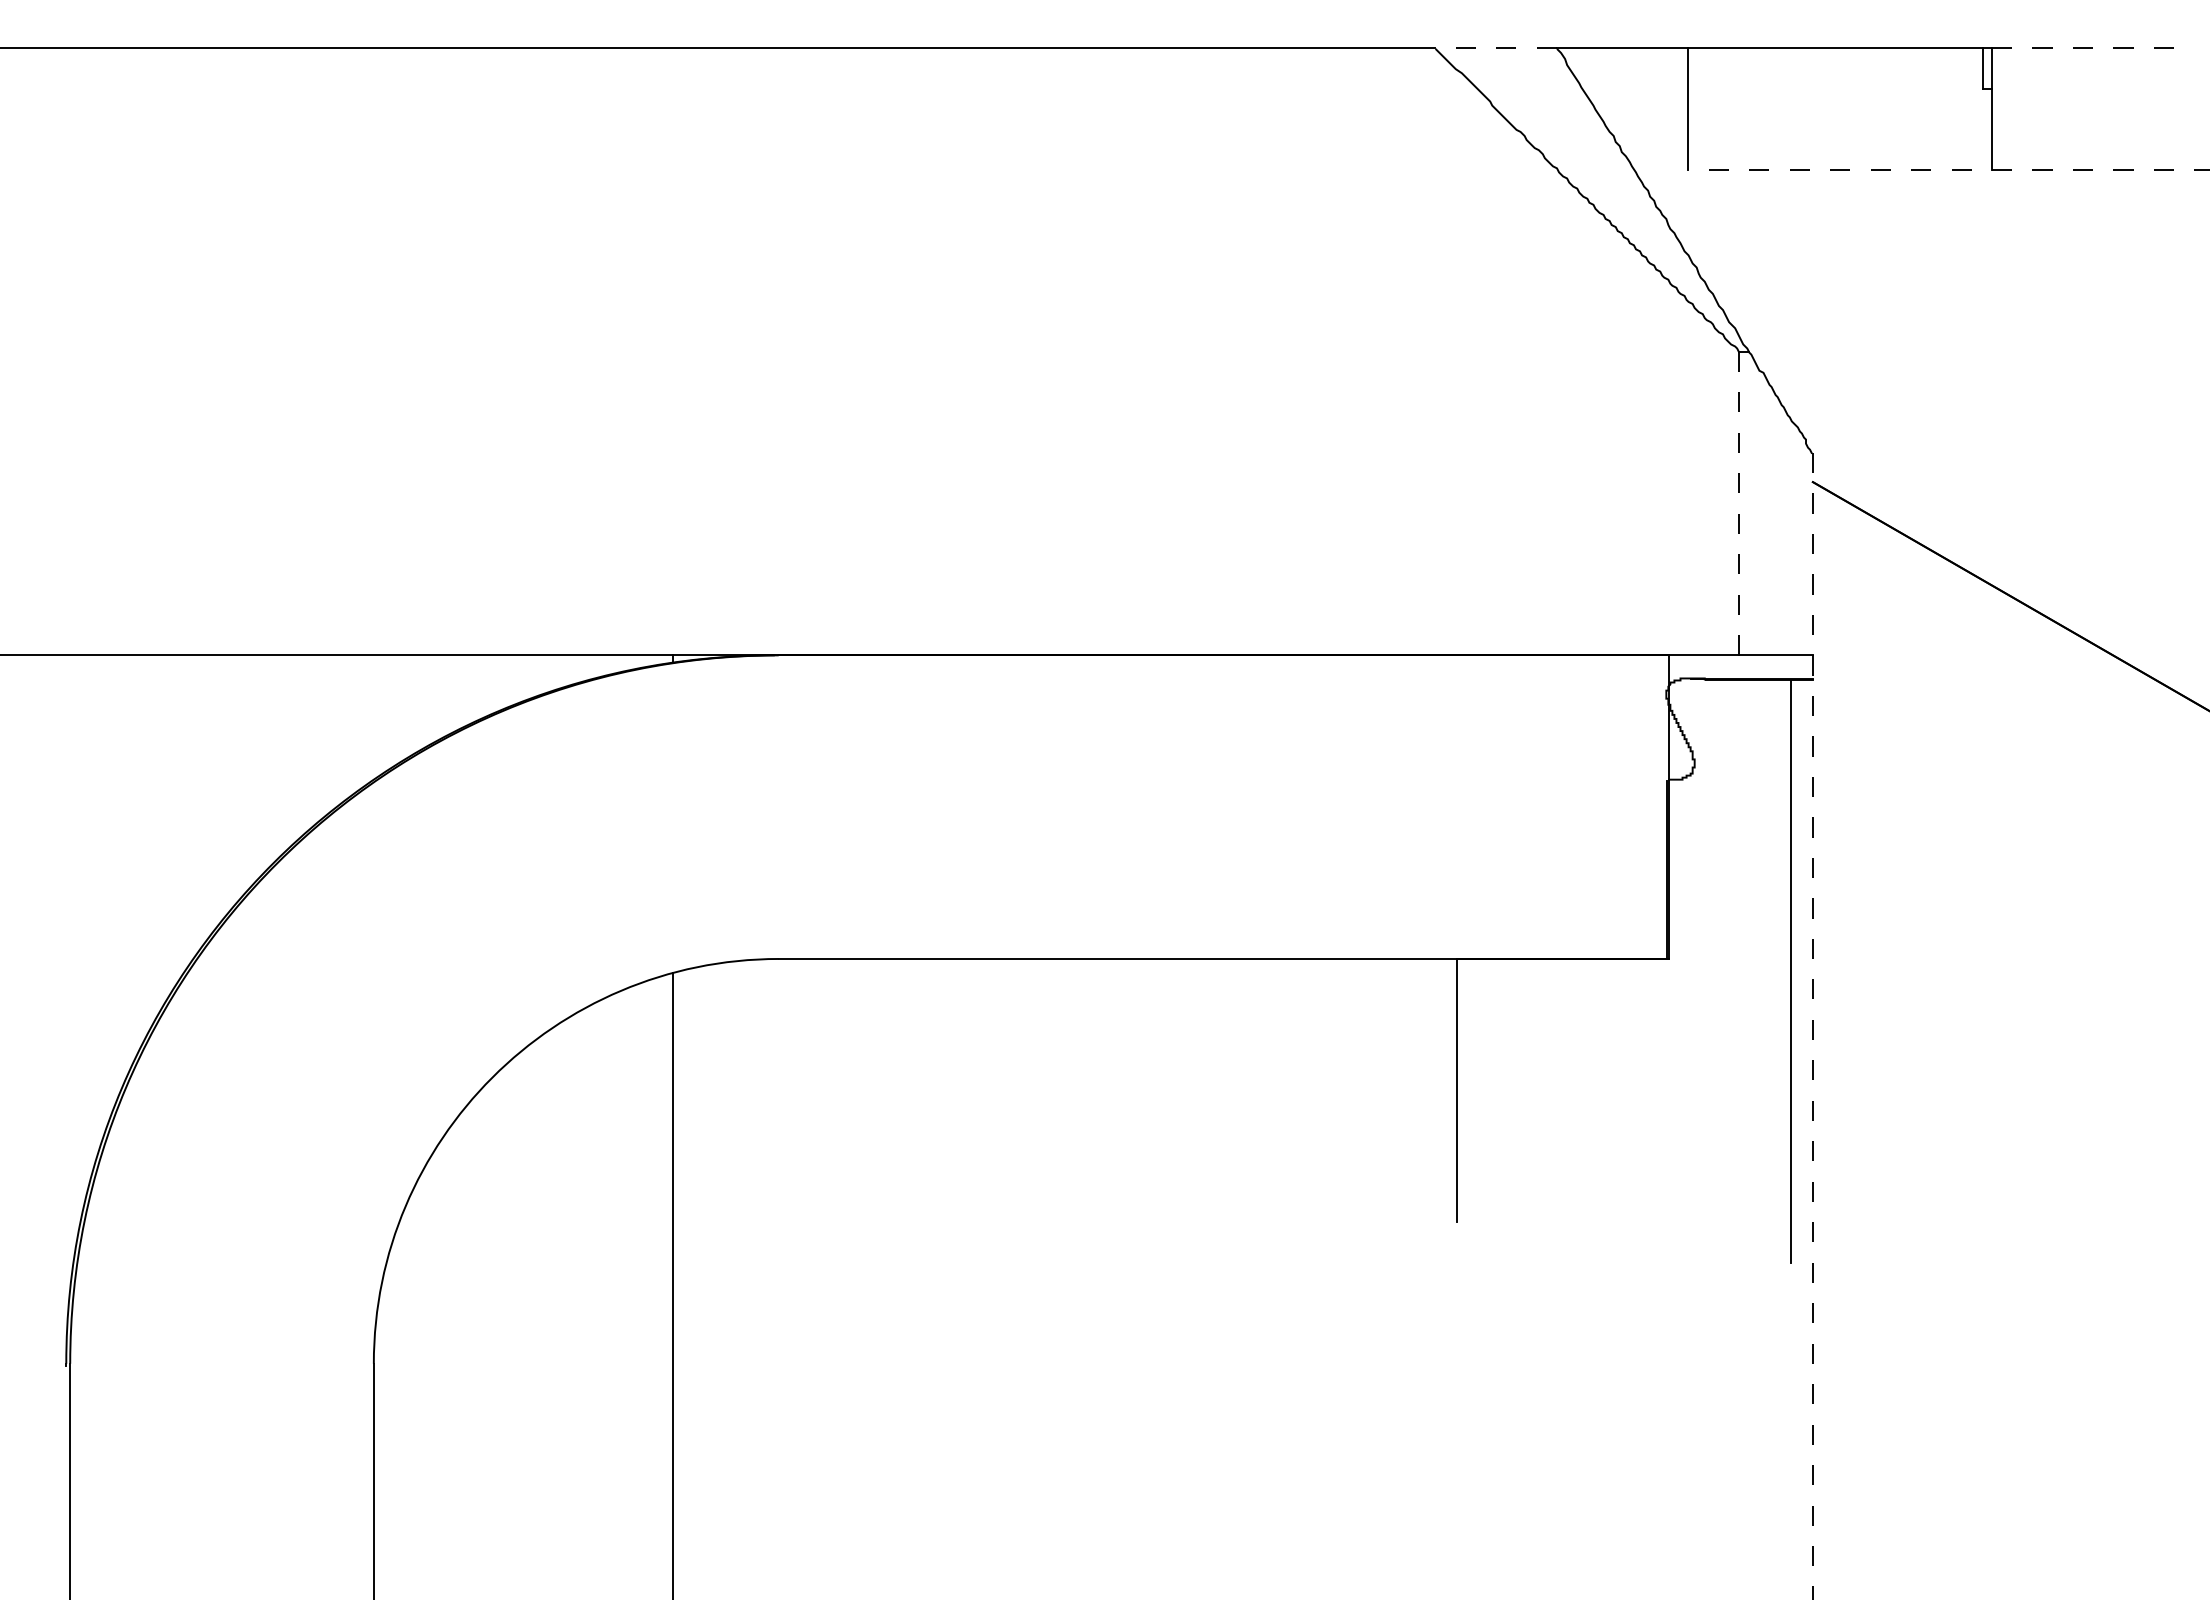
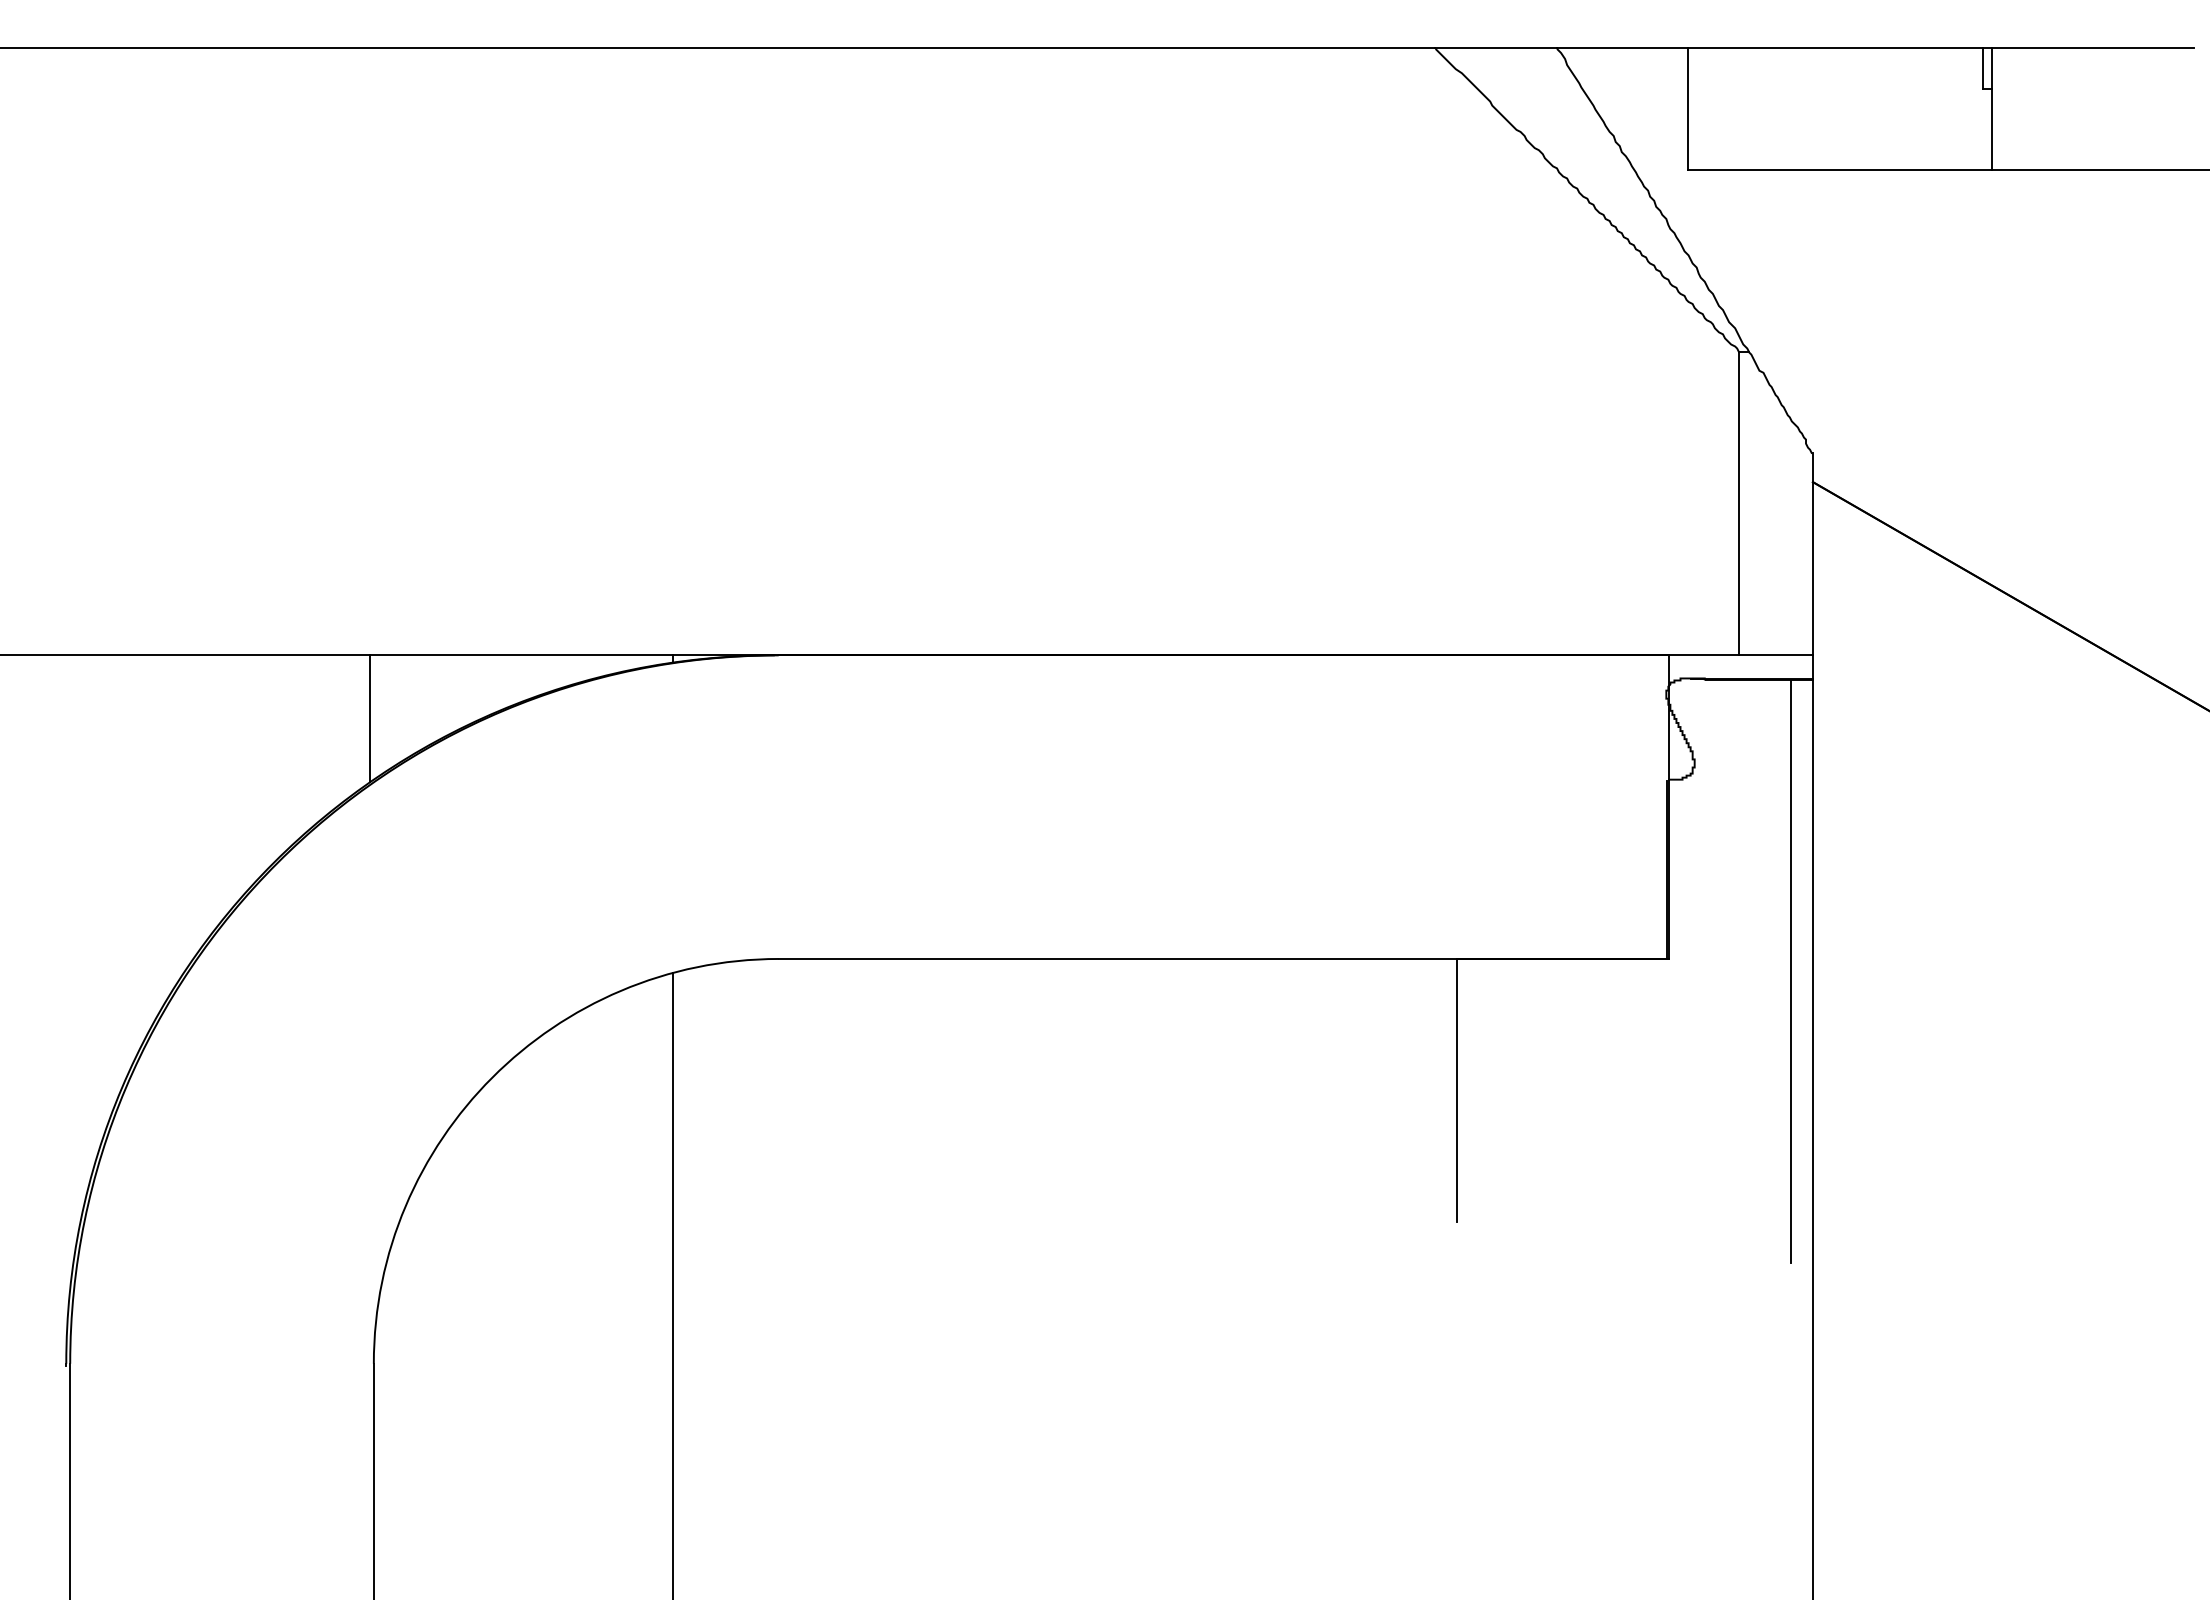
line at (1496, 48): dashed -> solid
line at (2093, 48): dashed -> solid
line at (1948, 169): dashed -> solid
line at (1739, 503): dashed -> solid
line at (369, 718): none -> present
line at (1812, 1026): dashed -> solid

--

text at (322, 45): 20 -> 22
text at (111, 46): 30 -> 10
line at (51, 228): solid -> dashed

==

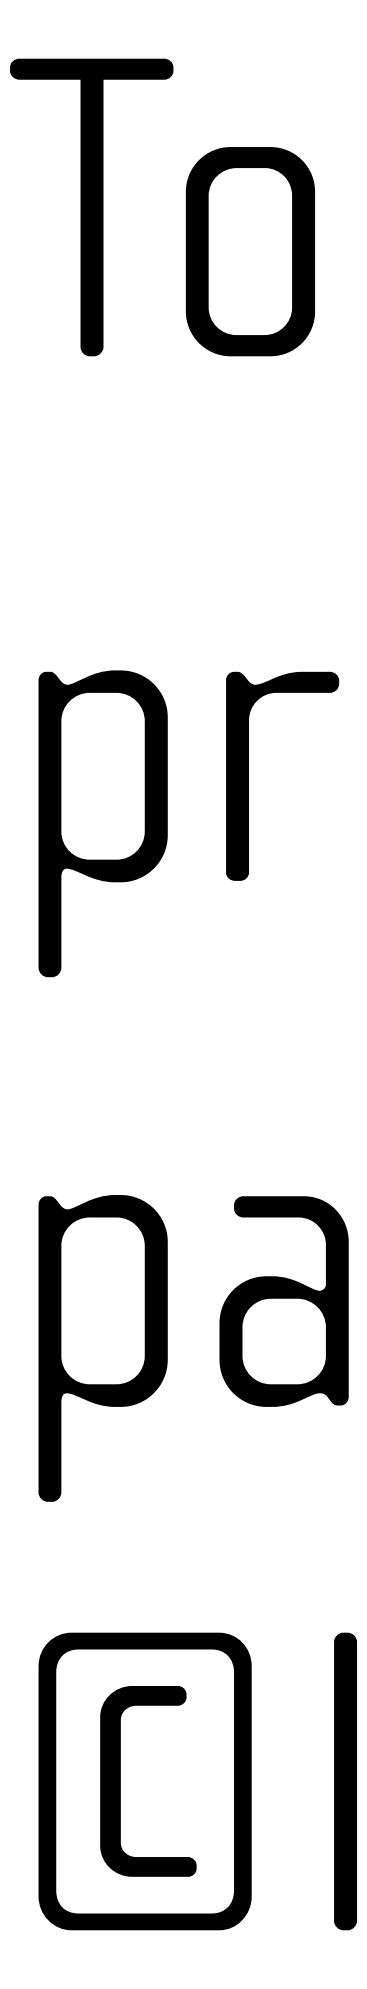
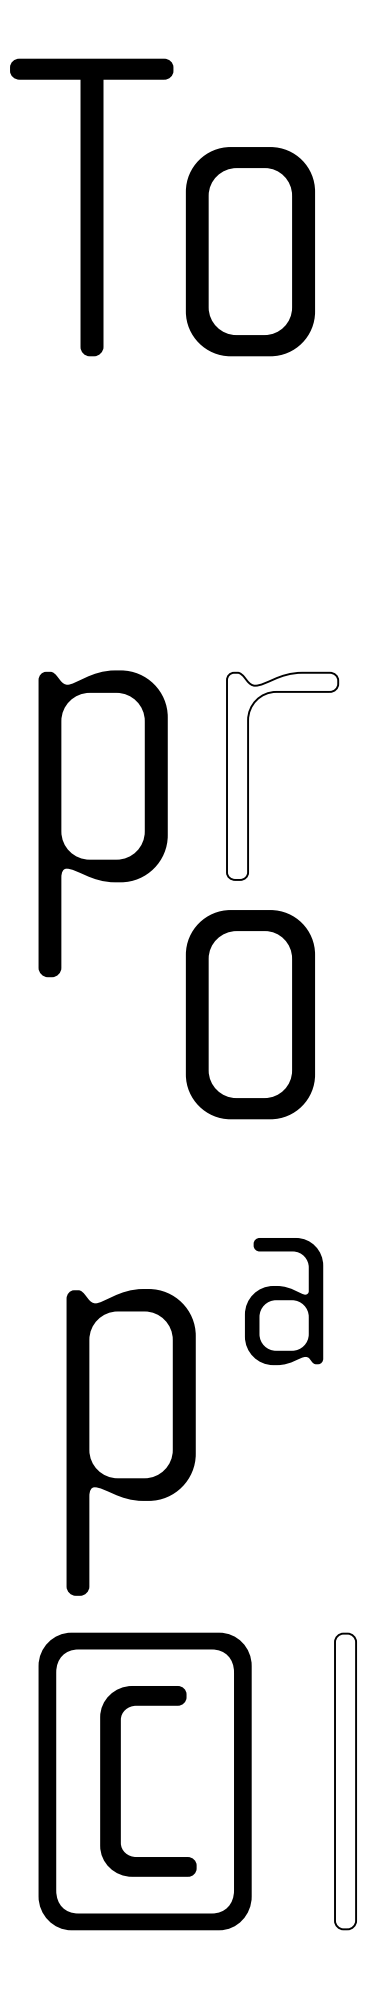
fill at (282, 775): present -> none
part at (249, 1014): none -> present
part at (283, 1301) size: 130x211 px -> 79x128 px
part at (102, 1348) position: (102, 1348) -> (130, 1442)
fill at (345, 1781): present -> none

Directions
Print again, without any change, the part of the material that opens with the line containing "line at (1496, 48): dashed -> solid" and closes with the line containing "line at (1812, 1026): dashed -> solid", both of those lines included.

Exercise output
line at (1496, 48): dashed -> solid
line at (2093, 48): dashed -> solid
line at (1948, 169): dashed -> solid
line at (1739, 503): dashed -> solid
line at (369, 718): none -> present
line at (1812, 1026): dashed -> solid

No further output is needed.